Gabriel se redressa alors que Bullock revenait dans la pièce, escortant deux autres agents venus sécuriser la scène. Les menottes furent ajustées sur les poignets du scientifique, et ce dernier fut emmené, toujours aussi impassible.
— Bien joué, dit Bullock en passant à côté de Gabriel. Je dois l'admettre, t'as bien bossé sur ce coup-là. Mais va pas croire que je vais t'en remercier à chaque fois, ajouta-t-il, retrouvant son ton habituel.
Gabriel répondit par un simple hochement de tête. Il n'attendait ni reconnaissance ni gratitude. Ce n'était pas pour cela qu'il était revenu à Gotham. Son travail était de protéger cette ville, même si cela signifiait rester dans l'ombre, loin des projecteurs.
Le bâtiment se vida lentement, les équipes forensiques prenant en charge les lieux et ramassant les dernières preuves. Gabriel resta un moment dans la pièce, fixant un point invisible dans l'obscurité. Cette enquête, bien que résolue, n'avait fait que raviver des souvenirs douloureux. Des souvenirs de ses propres erreurs, des traces de sang qu'il n'avait pas pu effacer de son passé.
Il sortit finalement du bâtiment, Bullock déjà parti, probablement retourné au commissariat pour remplir les rapports habituels. Gabriel se retrouva seul dans la nuit de Gotham, avec seulement les lumières lointaines des gratte-ciels pour lui tenir compagnie.
Il marcha, s'éloignant des lieux du crime, et trouva refuge sur un toit surplombant la ville. Là, dans le silence de la nuit, il laissa son esprit vagabonder à nouveau vers Marie. Elle lui manquait, plus que jamais, et ce souvenir ne cessait de le hanter.
Elle lui avait dit de trouver la paix, mais comment trouver la paix dans une ville comme Gotham, où les ténèbres semblaient omniprésentes, où chaque jour ressemblait à une bataille sans fin ?
Gabriel observa les lumières de Gotham s'étendre devant lui. Il savait qu'il n'était plus tout à fait l'homme qu'il avait été, mais il se demandait toujours si, quelque part, Marie serait fière de ce qu'il était devenu. Il avait tué, il avait sombré dans les ténèbres, mais il luttait encore, chaque jour, pour ne pas se laisser submerger. Il avait fait des erreurs, mais il n'avait jamais cessé d'essayer de les réparer.
— Marie, murmura-t-il dans le vent, son regard fixé sur l'horizon.
Le vent souffla doucement, comme une réponse silencieuse. Peut-être qu'elle l'entendait, peut-être qu'elle observait. Mais Gabriel savait que la rédemption n'était pas une voie facile.
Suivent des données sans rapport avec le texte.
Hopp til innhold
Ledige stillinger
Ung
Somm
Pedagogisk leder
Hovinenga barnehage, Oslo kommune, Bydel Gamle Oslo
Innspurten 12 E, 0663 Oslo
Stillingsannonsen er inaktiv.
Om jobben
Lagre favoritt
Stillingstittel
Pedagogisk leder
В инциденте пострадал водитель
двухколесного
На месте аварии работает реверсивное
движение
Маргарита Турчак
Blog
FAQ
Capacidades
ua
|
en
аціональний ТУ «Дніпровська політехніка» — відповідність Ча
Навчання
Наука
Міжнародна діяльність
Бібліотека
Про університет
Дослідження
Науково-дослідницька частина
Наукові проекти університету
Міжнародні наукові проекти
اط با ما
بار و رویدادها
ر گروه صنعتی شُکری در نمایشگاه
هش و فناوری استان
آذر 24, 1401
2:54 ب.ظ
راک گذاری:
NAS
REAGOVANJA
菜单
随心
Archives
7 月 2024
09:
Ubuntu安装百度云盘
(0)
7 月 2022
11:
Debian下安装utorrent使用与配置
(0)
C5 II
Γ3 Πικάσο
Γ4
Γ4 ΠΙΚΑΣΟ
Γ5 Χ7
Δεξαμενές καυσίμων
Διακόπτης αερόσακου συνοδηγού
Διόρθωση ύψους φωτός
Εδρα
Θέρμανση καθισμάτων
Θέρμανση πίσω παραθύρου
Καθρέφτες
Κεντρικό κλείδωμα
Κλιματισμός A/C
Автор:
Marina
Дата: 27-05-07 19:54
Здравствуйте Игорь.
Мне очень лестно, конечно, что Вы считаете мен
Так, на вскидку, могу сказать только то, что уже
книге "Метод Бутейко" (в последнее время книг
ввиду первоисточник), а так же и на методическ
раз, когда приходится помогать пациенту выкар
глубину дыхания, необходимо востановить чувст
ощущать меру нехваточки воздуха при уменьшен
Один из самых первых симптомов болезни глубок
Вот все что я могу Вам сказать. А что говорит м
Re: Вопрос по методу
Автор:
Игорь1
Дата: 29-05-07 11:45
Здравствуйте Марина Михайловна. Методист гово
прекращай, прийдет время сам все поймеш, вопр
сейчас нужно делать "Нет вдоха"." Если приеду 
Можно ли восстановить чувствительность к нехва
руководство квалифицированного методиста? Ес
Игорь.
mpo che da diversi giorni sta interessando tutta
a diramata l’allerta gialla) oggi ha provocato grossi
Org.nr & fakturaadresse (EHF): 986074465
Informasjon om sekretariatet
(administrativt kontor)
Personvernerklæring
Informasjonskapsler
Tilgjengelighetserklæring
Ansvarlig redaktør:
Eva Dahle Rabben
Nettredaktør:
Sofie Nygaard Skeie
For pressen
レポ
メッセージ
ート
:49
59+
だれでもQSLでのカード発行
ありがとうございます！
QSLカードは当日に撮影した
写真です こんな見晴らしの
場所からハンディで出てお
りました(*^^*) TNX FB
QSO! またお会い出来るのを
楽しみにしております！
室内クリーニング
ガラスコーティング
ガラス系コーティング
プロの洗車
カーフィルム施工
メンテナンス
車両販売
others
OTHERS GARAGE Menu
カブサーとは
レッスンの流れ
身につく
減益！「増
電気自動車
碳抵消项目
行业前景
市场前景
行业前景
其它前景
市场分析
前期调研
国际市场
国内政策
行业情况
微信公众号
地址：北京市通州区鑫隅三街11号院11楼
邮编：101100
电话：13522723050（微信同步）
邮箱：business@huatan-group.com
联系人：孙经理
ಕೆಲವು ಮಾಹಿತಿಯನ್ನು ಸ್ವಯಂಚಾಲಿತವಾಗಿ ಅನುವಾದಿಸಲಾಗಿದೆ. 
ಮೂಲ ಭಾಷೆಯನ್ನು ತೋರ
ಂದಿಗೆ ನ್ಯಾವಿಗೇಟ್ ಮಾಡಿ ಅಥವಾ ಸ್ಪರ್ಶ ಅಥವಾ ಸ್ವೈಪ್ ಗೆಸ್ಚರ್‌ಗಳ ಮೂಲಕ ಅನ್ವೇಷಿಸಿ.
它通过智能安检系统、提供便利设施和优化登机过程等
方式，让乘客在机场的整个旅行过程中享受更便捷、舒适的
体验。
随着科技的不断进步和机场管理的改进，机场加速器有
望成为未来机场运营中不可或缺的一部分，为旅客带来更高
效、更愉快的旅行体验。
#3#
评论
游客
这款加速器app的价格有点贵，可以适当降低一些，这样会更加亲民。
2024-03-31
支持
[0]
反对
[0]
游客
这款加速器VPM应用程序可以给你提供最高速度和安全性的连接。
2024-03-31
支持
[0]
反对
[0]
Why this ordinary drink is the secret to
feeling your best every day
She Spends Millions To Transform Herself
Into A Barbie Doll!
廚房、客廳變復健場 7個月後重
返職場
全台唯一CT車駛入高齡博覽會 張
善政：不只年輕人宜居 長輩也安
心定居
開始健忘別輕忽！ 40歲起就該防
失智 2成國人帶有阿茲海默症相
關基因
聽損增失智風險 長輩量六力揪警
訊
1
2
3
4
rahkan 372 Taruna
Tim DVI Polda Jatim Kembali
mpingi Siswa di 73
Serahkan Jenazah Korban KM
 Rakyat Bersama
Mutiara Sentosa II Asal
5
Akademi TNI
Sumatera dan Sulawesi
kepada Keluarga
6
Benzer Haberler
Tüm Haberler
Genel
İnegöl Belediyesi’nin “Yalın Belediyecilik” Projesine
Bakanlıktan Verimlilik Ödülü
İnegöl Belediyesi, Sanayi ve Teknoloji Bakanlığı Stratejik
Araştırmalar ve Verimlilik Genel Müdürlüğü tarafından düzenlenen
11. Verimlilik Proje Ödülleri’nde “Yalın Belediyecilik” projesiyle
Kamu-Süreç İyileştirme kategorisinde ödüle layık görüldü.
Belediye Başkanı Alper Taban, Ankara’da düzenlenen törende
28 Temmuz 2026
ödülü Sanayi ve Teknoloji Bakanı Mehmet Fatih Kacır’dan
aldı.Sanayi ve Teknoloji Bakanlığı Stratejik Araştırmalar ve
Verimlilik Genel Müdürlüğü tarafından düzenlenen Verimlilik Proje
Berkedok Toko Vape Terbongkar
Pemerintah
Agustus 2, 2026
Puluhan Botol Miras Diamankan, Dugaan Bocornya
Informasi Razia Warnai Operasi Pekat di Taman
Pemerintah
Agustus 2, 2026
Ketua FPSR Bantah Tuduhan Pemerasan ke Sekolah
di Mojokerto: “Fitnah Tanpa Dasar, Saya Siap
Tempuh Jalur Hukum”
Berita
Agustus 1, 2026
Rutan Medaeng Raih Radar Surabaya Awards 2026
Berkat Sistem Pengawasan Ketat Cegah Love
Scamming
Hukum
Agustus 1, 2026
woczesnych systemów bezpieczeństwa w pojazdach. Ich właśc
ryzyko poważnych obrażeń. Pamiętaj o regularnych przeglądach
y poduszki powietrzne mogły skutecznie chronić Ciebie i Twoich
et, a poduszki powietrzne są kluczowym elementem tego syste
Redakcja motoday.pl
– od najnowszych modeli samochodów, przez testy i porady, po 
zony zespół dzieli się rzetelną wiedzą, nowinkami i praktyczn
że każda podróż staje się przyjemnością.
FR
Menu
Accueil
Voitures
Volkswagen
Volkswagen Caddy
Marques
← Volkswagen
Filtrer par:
Chaque jour, il marcherait sur cette fine ligne entre la lumière et l'ombre, entre la justice et la vengeance.
Pour l'instant, la nuit l'appelait, et Gotham avait encore besoin de lui.
Gabriel se redressa et, en une fraction de seconde, il se transforma en une nuée de chauves-souris, s'élevant dans les airs pour disparaître dans la nuit. La ville continuait de vivre en dessous, mais pour Gabriel, cette nuit était une autre victoire silencieuse, une victoire de plus dans sa quête pour préserver ce qui restait de son humanité.